[Data records]

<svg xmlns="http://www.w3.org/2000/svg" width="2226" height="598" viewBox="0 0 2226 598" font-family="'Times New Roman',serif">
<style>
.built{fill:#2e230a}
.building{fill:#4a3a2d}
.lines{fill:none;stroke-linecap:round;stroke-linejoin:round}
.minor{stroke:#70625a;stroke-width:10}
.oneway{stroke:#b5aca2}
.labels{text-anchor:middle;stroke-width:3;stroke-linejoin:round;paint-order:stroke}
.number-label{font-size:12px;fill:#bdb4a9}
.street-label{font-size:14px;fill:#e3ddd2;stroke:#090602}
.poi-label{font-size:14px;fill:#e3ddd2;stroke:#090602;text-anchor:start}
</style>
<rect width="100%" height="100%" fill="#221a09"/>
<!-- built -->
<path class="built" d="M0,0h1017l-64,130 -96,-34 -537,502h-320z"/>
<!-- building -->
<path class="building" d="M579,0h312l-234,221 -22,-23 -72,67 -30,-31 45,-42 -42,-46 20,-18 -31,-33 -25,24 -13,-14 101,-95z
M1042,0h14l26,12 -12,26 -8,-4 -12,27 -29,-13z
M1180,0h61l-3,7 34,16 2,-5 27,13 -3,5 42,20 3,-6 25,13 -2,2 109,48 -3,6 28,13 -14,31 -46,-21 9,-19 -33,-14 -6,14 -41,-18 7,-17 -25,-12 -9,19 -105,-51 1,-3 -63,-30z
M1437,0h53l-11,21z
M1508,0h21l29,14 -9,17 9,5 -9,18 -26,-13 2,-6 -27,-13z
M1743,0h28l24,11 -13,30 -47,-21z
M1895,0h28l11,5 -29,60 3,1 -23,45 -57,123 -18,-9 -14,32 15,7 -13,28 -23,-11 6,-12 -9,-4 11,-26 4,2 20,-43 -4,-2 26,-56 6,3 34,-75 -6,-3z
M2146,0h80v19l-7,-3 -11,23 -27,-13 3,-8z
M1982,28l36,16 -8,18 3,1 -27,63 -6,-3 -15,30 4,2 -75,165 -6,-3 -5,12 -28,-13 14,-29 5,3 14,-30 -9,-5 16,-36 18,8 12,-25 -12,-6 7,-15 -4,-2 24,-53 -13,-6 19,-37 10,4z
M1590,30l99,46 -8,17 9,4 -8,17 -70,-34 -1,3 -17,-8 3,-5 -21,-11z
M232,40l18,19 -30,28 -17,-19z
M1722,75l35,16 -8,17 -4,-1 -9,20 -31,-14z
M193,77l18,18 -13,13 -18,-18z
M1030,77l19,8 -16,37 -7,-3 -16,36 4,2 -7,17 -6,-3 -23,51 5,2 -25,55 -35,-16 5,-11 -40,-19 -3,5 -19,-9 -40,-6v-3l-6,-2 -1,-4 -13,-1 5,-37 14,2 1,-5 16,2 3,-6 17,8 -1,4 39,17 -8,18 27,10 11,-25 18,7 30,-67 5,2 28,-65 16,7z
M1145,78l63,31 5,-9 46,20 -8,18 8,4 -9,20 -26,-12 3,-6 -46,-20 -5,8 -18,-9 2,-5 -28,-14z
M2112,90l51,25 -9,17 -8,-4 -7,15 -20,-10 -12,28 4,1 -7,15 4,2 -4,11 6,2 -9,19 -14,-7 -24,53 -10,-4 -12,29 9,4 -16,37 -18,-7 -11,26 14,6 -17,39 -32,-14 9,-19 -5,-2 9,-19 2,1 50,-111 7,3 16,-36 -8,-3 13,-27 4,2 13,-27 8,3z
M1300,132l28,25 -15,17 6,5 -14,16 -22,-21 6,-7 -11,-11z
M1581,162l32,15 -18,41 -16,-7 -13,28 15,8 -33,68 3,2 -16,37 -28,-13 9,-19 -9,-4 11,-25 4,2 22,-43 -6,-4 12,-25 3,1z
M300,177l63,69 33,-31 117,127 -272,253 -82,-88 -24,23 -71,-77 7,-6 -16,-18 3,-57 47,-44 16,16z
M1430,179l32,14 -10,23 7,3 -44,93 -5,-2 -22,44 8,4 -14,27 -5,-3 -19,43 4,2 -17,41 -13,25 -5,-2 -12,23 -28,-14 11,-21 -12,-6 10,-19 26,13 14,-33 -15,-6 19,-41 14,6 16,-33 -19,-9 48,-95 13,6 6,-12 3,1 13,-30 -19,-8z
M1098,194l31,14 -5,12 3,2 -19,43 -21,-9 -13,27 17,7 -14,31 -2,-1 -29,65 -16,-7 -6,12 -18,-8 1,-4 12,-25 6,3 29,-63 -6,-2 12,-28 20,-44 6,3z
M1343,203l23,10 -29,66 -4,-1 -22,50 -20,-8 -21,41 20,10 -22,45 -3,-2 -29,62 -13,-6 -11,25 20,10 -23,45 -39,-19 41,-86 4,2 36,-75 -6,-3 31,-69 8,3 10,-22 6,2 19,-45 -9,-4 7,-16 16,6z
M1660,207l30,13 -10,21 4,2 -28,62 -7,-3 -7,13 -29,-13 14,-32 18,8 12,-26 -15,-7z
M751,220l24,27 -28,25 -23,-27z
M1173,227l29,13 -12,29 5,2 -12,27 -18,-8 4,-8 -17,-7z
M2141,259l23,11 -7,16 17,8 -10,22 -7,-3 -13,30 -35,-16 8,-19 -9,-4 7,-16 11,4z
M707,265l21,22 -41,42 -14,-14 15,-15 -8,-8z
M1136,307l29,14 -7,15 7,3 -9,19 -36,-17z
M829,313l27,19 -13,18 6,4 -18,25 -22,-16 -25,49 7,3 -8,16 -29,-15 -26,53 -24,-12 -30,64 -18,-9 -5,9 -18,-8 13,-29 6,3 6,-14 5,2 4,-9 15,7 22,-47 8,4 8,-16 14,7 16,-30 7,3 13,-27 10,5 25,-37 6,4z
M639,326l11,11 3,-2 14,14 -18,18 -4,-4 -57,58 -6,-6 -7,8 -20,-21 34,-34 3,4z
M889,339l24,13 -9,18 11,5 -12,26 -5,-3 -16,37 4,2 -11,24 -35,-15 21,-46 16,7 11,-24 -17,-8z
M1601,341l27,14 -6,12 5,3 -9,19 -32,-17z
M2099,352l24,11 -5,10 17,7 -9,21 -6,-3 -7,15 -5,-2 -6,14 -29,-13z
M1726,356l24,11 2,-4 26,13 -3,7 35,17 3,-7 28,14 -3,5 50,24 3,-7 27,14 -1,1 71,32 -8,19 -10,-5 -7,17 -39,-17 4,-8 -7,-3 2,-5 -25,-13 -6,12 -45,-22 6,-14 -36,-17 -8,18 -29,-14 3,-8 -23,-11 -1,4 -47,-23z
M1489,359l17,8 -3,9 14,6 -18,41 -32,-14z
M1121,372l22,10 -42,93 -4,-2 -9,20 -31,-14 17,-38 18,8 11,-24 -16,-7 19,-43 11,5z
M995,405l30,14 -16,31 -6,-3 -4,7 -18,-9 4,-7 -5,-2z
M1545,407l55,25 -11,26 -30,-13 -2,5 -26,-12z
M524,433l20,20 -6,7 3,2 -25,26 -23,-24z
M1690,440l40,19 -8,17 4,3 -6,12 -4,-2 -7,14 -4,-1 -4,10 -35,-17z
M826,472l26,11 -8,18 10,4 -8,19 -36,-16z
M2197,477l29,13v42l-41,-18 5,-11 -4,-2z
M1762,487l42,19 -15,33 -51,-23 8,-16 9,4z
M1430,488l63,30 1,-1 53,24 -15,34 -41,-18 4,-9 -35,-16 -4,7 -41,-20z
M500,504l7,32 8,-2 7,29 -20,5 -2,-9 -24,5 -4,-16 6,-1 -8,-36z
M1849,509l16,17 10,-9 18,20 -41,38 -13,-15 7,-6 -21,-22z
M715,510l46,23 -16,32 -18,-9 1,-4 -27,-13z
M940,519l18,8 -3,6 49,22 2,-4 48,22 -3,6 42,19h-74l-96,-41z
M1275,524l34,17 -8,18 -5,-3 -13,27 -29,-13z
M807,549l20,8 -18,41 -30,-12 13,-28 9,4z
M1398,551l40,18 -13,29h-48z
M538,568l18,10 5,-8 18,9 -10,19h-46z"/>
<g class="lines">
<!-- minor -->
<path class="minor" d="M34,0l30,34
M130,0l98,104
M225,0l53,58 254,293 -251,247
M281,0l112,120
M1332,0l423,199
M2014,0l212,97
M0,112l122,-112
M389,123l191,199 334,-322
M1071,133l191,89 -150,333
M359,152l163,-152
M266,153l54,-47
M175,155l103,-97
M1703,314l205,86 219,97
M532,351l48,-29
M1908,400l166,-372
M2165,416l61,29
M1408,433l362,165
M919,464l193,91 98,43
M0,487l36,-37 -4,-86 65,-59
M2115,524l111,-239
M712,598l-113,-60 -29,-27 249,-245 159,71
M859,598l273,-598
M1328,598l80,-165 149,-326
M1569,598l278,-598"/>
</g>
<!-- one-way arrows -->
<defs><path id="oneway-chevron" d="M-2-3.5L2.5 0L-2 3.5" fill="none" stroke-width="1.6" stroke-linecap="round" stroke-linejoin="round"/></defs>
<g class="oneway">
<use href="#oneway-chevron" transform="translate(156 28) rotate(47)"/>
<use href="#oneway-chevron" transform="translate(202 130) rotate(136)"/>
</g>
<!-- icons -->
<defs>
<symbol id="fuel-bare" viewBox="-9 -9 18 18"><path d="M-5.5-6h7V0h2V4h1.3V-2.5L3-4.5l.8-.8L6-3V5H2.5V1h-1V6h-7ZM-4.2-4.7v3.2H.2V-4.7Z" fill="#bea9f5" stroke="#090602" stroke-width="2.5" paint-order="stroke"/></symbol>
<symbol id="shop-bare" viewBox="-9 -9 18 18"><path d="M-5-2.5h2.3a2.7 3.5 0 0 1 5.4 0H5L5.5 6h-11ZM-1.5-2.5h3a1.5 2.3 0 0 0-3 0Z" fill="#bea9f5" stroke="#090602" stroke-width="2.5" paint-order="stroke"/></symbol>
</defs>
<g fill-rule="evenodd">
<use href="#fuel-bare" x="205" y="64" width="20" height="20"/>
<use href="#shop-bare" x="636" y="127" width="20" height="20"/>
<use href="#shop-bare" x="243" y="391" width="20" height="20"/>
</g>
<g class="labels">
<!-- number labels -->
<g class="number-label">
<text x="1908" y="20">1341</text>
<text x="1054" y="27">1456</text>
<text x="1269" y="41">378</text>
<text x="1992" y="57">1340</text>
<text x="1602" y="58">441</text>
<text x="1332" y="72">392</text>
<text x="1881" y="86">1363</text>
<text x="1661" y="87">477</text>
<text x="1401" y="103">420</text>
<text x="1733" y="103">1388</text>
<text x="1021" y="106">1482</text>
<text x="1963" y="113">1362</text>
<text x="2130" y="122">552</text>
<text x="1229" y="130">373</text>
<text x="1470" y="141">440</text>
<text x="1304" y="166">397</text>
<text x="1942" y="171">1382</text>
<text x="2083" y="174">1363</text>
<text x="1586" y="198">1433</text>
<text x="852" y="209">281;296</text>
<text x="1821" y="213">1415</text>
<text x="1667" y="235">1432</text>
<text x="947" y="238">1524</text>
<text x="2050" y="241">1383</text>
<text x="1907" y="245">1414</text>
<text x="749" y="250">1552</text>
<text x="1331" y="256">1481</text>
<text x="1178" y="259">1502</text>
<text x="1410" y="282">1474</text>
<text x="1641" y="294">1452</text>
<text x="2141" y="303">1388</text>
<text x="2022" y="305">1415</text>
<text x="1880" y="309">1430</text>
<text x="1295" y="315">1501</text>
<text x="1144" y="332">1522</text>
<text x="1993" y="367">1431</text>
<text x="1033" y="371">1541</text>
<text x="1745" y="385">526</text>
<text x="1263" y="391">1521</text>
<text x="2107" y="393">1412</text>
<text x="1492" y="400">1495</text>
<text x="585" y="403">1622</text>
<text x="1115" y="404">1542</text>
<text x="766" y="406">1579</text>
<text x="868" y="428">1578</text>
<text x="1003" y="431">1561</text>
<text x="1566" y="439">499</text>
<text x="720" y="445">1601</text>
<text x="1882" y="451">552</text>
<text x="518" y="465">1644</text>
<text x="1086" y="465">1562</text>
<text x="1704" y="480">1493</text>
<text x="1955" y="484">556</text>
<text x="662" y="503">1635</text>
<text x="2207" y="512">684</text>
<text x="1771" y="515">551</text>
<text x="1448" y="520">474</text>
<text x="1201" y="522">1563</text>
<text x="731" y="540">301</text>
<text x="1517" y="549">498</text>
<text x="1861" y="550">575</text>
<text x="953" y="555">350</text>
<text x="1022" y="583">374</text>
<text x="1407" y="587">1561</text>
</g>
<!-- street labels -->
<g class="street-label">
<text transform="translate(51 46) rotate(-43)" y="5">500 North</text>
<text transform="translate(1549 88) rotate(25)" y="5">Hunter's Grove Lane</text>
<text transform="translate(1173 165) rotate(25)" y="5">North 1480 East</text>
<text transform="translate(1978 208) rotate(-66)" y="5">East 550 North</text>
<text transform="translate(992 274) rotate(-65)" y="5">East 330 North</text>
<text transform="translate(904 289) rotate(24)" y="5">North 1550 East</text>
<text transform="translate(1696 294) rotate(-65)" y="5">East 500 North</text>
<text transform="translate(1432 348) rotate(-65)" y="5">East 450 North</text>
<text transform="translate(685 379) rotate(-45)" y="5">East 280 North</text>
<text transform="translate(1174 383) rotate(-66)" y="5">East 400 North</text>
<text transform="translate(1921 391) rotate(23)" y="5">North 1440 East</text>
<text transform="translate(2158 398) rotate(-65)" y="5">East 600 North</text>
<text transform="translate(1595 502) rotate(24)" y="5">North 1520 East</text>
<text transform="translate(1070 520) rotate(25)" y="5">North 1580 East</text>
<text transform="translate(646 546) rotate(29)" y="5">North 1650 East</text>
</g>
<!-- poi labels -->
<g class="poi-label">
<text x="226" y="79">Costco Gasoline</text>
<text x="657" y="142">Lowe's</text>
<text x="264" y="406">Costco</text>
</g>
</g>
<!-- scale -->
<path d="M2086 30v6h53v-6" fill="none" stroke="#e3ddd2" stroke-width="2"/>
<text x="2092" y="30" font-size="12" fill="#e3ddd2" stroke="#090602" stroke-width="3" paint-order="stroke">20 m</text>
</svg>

**WHAT TO WORK ON**. Would you copy each line of the records that contains "lines"?

**SOLUTION TO THIS EXERCISE**.
.lines{fill:none;stroke-linecap:round;stroke-linejoin:round}
<g class="lines">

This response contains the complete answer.